Anche i politici, come tutti, possono sbagliare. Ma a differenza delle persone comuni non si deve sapere perché ammettere un errore significa agli occhi dei cittadini-elettori perdere di prestigio. In Italia, ovviamente, perché ovunque, o quasi ovunque, l’elettore apprezza l’onestà intellettuale di chi riconosce di aver sbagliato e si corregge, magari ringraziando a denti stretti chi ha suggerito la strada giusta. Dovrebbe essere sempre così perché perseverare nell’errore “è diabolico”, come sappiamo da un antico adagio, e può aggravare le conseguenze di un errore. E così, spesso, per non ammettere di aver sbagliato, si cerca di rimediare accusando chi lo ha segnalato dicendo che è pregiudizialmente un nemico, con l’effetto che, come si dice “la toppa è peggio del buco”, ovunque con varie espressioni dialettali questa antica regola viene richiamata.
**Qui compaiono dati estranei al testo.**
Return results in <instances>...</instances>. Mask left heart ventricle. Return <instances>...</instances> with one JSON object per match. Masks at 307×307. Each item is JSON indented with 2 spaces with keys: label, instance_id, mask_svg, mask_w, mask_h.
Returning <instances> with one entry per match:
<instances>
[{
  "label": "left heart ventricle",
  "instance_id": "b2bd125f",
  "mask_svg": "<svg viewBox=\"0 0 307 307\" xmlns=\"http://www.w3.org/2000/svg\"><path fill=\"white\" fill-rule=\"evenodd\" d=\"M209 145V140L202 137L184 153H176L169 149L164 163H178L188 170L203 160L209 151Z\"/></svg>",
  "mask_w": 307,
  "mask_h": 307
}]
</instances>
Né sarebbe corretto attribuire l’errore ad un collaboratore, al classico consigliere o consulente, al dirigente del settore competente o al Capo di gabinetto che tutte le posizioni di “diretta collaborazione” riassume e fa proprie. E qui va affrontato un altro aspetto dell’eventuale errore. Spesso è la fretta di decidere perché “è scritto nel programma di governo” o perché “ce lo chiedono i cittadini che ci hanno votato”. Naturalmente nell’uno e nell’altro caso il più delle volte il programma era generico e non definiva il dettaglio che, trascurando le possibili alternative, sulla base di una insufficiente istruttoria è divenuto un provvedimento legislativo o amministrativo. E qui va detto che sarebbe sbagliato attribuire l’errore al collaboratore del politico, alla sua professionalità. Perché a guidare la scelta sbagliata è spesso il rapporto che si è instaurato tra il consigliere e l’autorità politica. Che sovente non ammette ritardi e non vuole essere contraddetta, non tollera consigli su come realizzare l’iniziativa né su una possibile alternativa. È così e così va fatto perché quella iniziativa è anche un manifesto politico. Così, per fare un esempio, Matteo Salvini che da Ministro dell’interno è stato accusato di “sequestro di persona” per aver tenuto per giorni su una nave dei profughi salvati in mare, sostiene di essere stato inquisito perché difendeva i confini d’Italia. L’ha buttata in politica, come è consueto, accusando i giudici di una scelta “politica”, nientemeno che contraria alla difesa dei confini della Patria. Può darsi che qualche magistrato abbia avuto una visione dell’evento condizionata da sue personali idee, che abbia forzato l’interpretazione dei fatti, come dimostra il fatto che il Tribunale abbia poi assolto il Ministro. Ma nessuno al Governo si è posto il problema se la gestione dei naufraghi mantenuti a bordo della nave militare italiana poteva essere gestita diversamente, ad esempio trattenendo le persone a bordo per motivi sanitari o per qualche altra ragione meno controversa come appariva fin dall’inizio dalle cronache dei giornali e dalle dichiarazioni dei politici dell’opposizione.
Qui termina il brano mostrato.